Mediation Pitfalls – Identify and Avoid

Andrew Winston, Esq.
Florida Supreme Court Certified Circuit Court Mediator
Florida Supreme Court Qualified Arbitrator
Businessman stands in front of a labyrinth. Problem solving and business opportunities. Vector illustration

Mediation is now a central fixture in Florida’s civil litigation landscape. Yet, many attorneys continue to treat it as a procedural checkpoint rather than a meaningful opportunity for resolution. That approach can lead straight to some of the most common—and costly—pitfalls in the practice. If you’re preparing for mediation, it pays to know what to avoid and how to ensure productive results for your clients.

The first, and often biggest, mistake is approaching mediation with inadequate preparation. Too many lawyers walk into the session half-armed, knowing their own demands but having only a shaky command of the facts, supporting evidence, or even their client’s true objectives. Effective mediation starts well before the session itself. You should thoroughly review your case, organize documentation, and have candid conversations with your client about goals, risk tolerance, and acceptable outcomes. Preparation enables you to be strategic and flexible as the conversation unfolds—without it, you’re negotiating from a position of weakness or reaction.

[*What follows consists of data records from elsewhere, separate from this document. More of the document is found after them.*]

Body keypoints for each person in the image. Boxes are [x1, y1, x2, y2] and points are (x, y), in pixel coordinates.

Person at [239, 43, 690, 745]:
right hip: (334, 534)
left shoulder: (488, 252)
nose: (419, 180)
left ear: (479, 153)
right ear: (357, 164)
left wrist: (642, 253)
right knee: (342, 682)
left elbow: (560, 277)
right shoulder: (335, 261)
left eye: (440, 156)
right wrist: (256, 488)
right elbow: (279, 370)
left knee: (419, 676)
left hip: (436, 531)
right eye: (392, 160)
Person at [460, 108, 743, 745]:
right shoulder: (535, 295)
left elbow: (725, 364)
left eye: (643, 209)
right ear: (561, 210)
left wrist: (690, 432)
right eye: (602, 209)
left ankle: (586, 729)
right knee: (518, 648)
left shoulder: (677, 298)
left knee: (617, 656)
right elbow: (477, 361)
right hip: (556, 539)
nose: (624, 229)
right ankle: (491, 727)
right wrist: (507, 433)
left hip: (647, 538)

Another pitfall is treating mediation as a courtroom battle. Mediation is not an adversarial contest; it’s a problem-solving process. Adopting an overly aggressive or inflexible posture often leads to entrenched positions and an impasse. Success in mediation demands both advocacy and a willingness to collaborate. Listen as much as you speak. Try to understand the interests driving all parties. When attorneys approach the process as an opportunity for creative, interest-based negotiation—not just posturing—they are far more likely to reach meaningful agreements.

Too many lawyers focus strictly on legal positions while neglecting emotional and practical factors that drive disputes. Mediation is about more than just law—clients’ emotions, underlying motivations, and practical needs frequently tip the scales one way or the other. Ignoring these factors or failing to acknowledge them can derail a promising negotiation. The best approach is to discuss with your client in advance not just what they want, but why they want it, and to recognize that sometimes resolution hinges more on being heard or validated than on the technical merits of a claim.

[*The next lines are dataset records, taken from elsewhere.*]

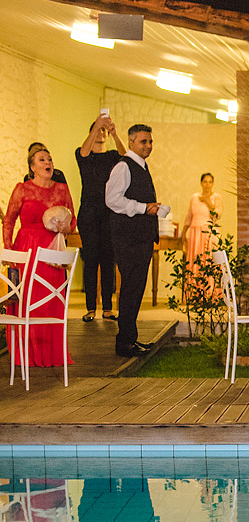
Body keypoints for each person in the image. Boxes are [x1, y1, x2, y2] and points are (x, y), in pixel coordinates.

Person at [3, 145, 76, 368]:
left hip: (52, 252)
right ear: (32, 167)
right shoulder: (22, 189)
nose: (48, 163)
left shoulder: (62, 189)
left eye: (50, 159)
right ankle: (25, 353)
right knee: (26, 300)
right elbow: (9, 220)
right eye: (42, 160)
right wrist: (8, 250)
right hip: (25, 248)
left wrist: (66, 226)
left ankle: (51, 353)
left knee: (50, 301)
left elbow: (73, 223)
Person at [105, 123, 162, 358]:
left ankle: (131, 338)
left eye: (150, 141)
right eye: (143, 142)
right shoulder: (123, 167)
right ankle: (124, 343)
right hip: (129, 238)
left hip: (141, 237)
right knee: (130, 289)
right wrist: (142, 207)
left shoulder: (141, 166)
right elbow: (112, 199)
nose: (148, 146)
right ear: (131, 142)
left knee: (136, 289)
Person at [75, 113, 126, 322]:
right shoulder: (82, 153)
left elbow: (127, 157)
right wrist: (97, 124)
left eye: (104, 130)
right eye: (99, 130)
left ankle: (107, 307)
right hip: (88, 212)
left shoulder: (113, 156)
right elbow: (84, 152)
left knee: (108, 258)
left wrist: (114, 133)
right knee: (91, 259)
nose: (102, 133)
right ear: (92, 131)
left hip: (108, 212)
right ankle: (90, 308)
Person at [181, 172, 222, 267]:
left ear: (213, 184)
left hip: (208, 233)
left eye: (210, 182)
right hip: (195, 233)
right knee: (194, 259)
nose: (207, 185)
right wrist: (183, 233)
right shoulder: (194, 197)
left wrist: (207, 202)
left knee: (207, 260)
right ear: (201, 183)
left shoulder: (216, 197)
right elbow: (189, 216)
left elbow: (217, 215)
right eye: (205, 182)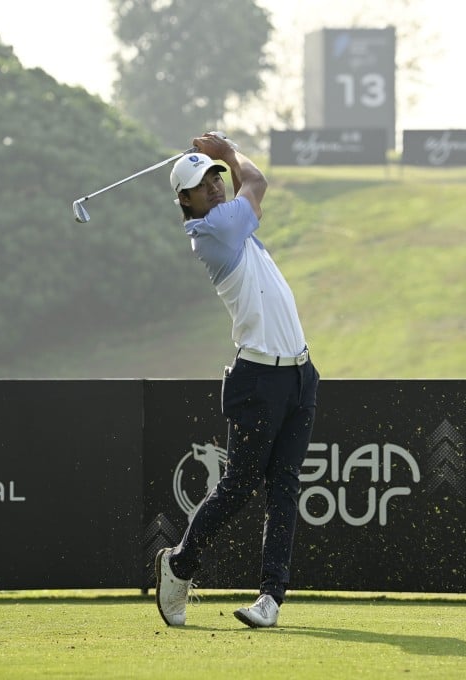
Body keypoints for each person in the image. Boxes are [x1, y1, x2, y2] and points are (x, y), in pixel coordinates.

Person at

As the session winds down, there’s a danger in rushing through the documentation of the settlement. After hours of negotiation, everyone is tired and eager to leave—but settling too quickly can result in incompletely drafted or ambiguous agreements. In Florida, the written settlement agreement is paramount. Take the time to ensure the mediation settlement agreement (“MSA”) captures all material terms accurately, review the document carefully, and make sure every participant fully understands and agrees to the written terms. Leaving loose ends or unclear language creates uncertainty and sets the stage for post-mediation disputes.

Finally, never leave mediation without an executed, written MSA. Oral settlements agreed to in the heat of the moment are rarely enforceable and are an invitation for second thoughts or future litigation. Always ensure every term is reduced to writing and signed by all parties involved before anyone leaves the site—or, in the case of virtual mediation, before everyone logs off. (In Florida, signature of counsel is no longer required on the MSA).

Underlying all these pitfalls is a single principle: respect the mediation process. See mediation as a substantive chance for creative, lasting resolution, not as an obligatory step before trial. With preparation, collaboration, attention to detail, and clear documentation, lawyers can use mediation to achieve real and durable solutions for their clients.